## DATA FOR THIS EXERCISE
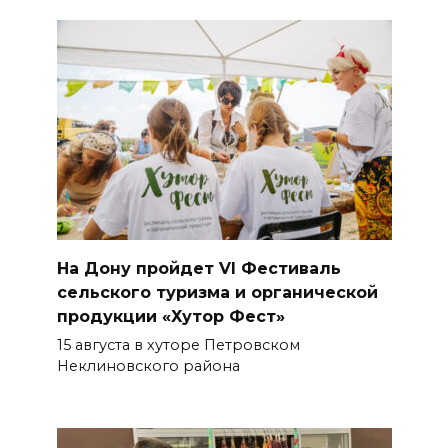
На Дону пройдет VI Фестиваль
сельского туризма и органической
продукции «Хутор Фест»
15 августа в хуторе Петровском
Неклиновского района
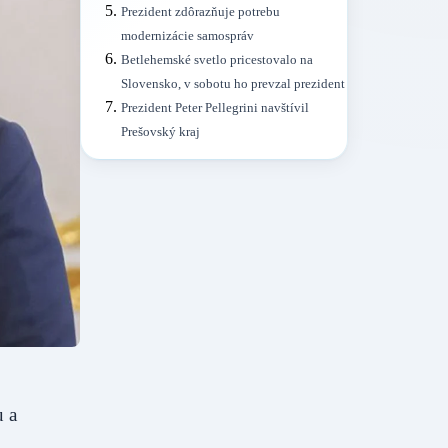
Prezident zdôrazňuje potrebu
modernizácie samospráv
Betlehemské svetlo pricestovalo na
Slovensko, v sobotu ho prevzal prezident
Prezident Peter Pellegrini navštívil
Prešovský kraj
u a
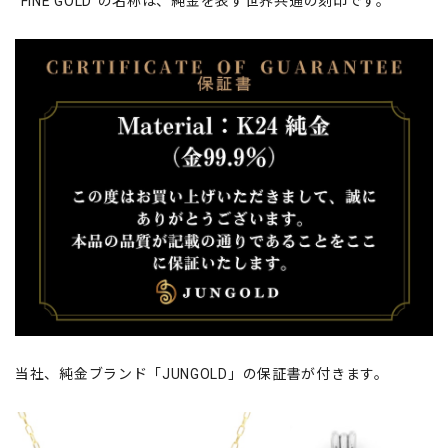
“FINE GOLD”の名称は、純金を表す世界共通の刻印です。
当社、純金ブランド「JUNGOLD」の保証書が付きます。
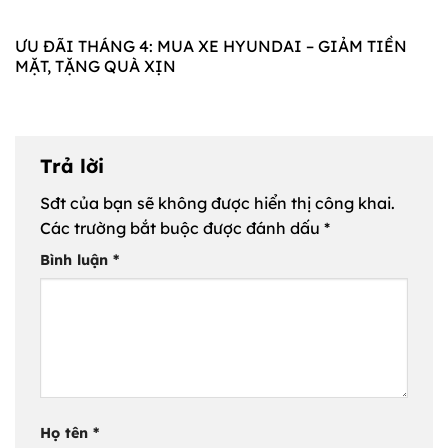
ƯU ĐÃI THÁNG 4: MUA XE HYUNDAI – GIẢM TIỀN
MẶT, TẶNG QUÀ XỊN
Trả lời
Sđt của bạn sẽ không được hiển thị công khai.
Các trường bắt buộc được đánh dấu
*
Bình luận
*
Họ tên
*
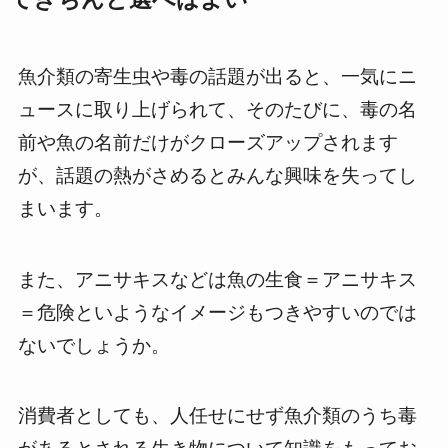
魚介類の寄生虫や毒の話題が出ると、一気にニ
ュースに取り上げられて、そのたびに、毒の名
前や魚の名前だけがクローズアップされます
が、話題の熱がさめるとみんな興味を失ってし
まいます。
また、アニサキスなどは魚の生食＝アニサキス
＝危険といようなイメージもつきやすいのでは
ないでしょうか。
消費者としても、人任せにせず魚介類のうち毒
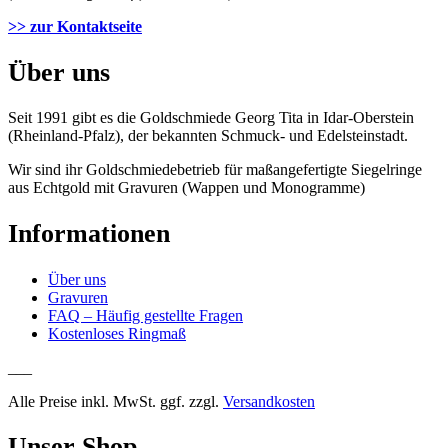
>> zur Kontaktseite
Über uns
Seit 1991 gibt es die Goldschmiede Georg Tita in Idar-Oberstein
(Rheinland-Pfalz), der bekannten Schmuck- und Edelsteinstadt.
Wir sind ihr Goldschmiedebetrieb für maßangefertigte Siegelringe
aus Echtgold mit Gravuren (Wappen und Monogramme)
Informationen
Über uns
Gravuren
FAQ – Häufig gestellte Fragen
Kostenloses Ringmaß
___
Alle Preise inkl. MwSt. ggf. zzgl.
Versandkosten
Unser Shop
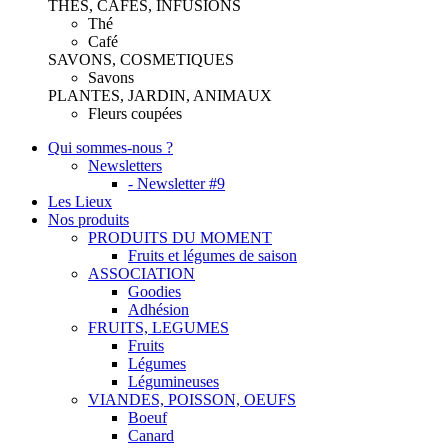
THES, CAFES, INFUSIONS
Thé
Café
SAVONS, COSMETIQUES
Savons
PLANTES, JARDIN, ANIMAUX
Fleurs coupées
Qui sommes-nous ?
Newsletters
- Newsletter #9
Les Lieux
Nos produits
PRODUITS DU MOMENT
Fruits et légumes de saison
ASSOCIATION
Goodies
Adhésion
FRUITS, LEGUMES
Fruits
Légumes
Légumineuses
VIANDES, POISSON, OEUFS
Boeuf
Canard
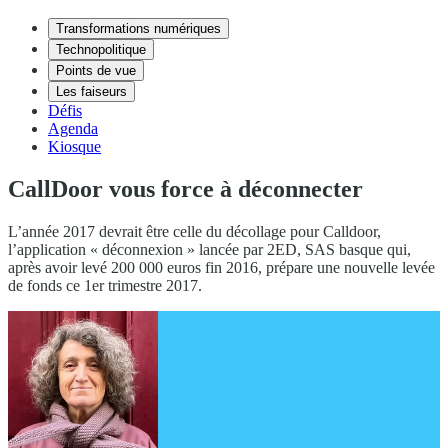
Transformations numériques
Technopolitique
Points de vue
Les faiseurs
Défis
Agenda
Kiosque
CallDoor vous force à déconnecter
L’année 2017 devrait être celle du décollage pour Calldoor,
l’application « déconnexion » lancée par 2ED, SAS basque qui,
après avoir levé 200 000 euros fin 2016, prépare une nouvelle levée
de fonds ce 1er trimestre 2017.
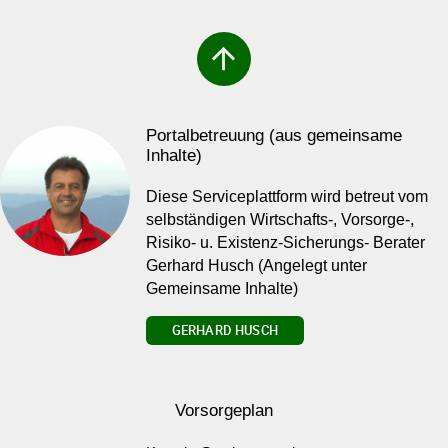
arrow_upward
Portalbetreuung (aus gemeinsame
Inhalte)
Diese Serviceplattform wird betreut vom
selbständigen Wirtschafts-, Vorsorge-,
Risiko- u. Existenz-Sicherungs- Berater
Gerhard Husch (Angelegt unter
Gemeinsame Inhalte)
GERHARD HUSCH
Vorsorgeplan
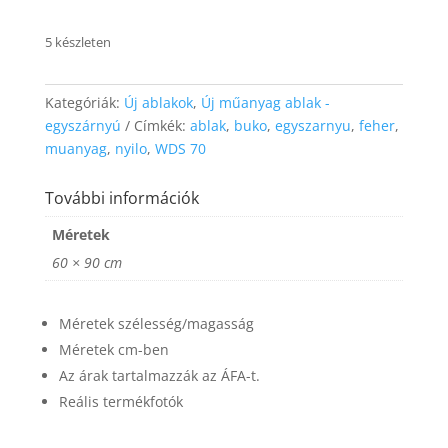
website's
functionality
5 készleten
and
structure,
based on
Kategóriák:
Új ablakok
,
Új műanyag ablak -
how the
website is
egyszárnyú
Címkék:
ablak
,
buko
,
egyszarnyu
,
feher
,
used.
muanyag
,
nyilo
,
WDS 70
További információk
Experience
In order for
Méretek
our website
60 × 90 cm
to perform
as well as
possible
Méretek szélesség/magasság
during your
visit. If you
Méretek cm-ben
refuse these
Az árak tartalmazzák az ÁFA-t.
cookies,
some
Reális termékfotók
functionality
will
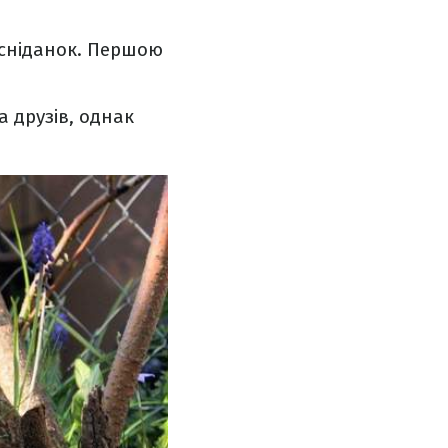
 сніданок. Першою
а друзів, однак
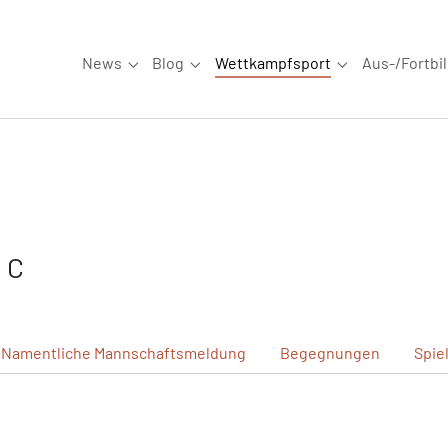
News
Blog
Wettkampfsport
Aus-/Fortbi
Submenu for "News"
Submenu for "Blog"
Submenu for "W
 C
Namentliche
Mannschaftsmeldung
Begegnungen
Spie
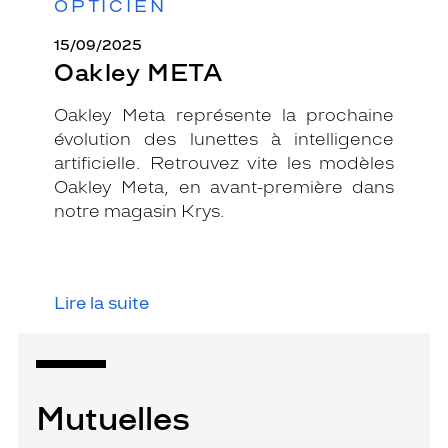
OPTICIEN
15/09/2025
Oakley META
Oakley Meta représente la prochaine
évolution des lunettes à intelligence
artificielle. Retrouvez vite les modèles
Oakley Meta, en avant-première dans
notre magasin Krys.
Lire la suite
Mutuelles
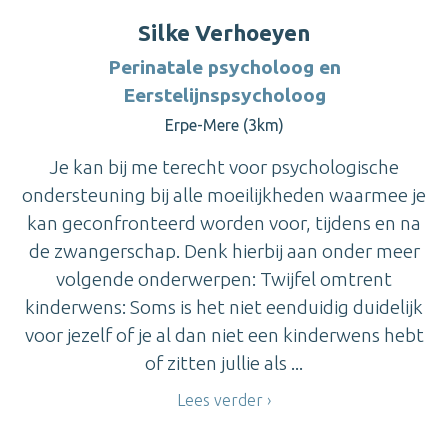
Silke Verhoeyen
Perinatale psycholoog en
Eerstelijnspsycholoog
Erpe-Mere (3km)
Je kan bij me terecht voor psychologische
ondersteuning bij alle moeilijkheden waarmee je
kan geconfronteerd worden voor, tijdens en na
de zwangerschap. Denk hierbij aan onder meer
volgende onderwerpen: Twijfel omtrent
kinderwens: Soms is het niet eenduidig duidelijk
voor jezelf of je al dan niet een kinderwens hebt
of zitten jullie als ...
Lees verder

## WORK TASK
Please go through the data above and copy each line that has the word "Gravuren".

## TASK OUTPUT
aus Echtgold mit Gravuren (Wappen und Monogramme)
Gravuren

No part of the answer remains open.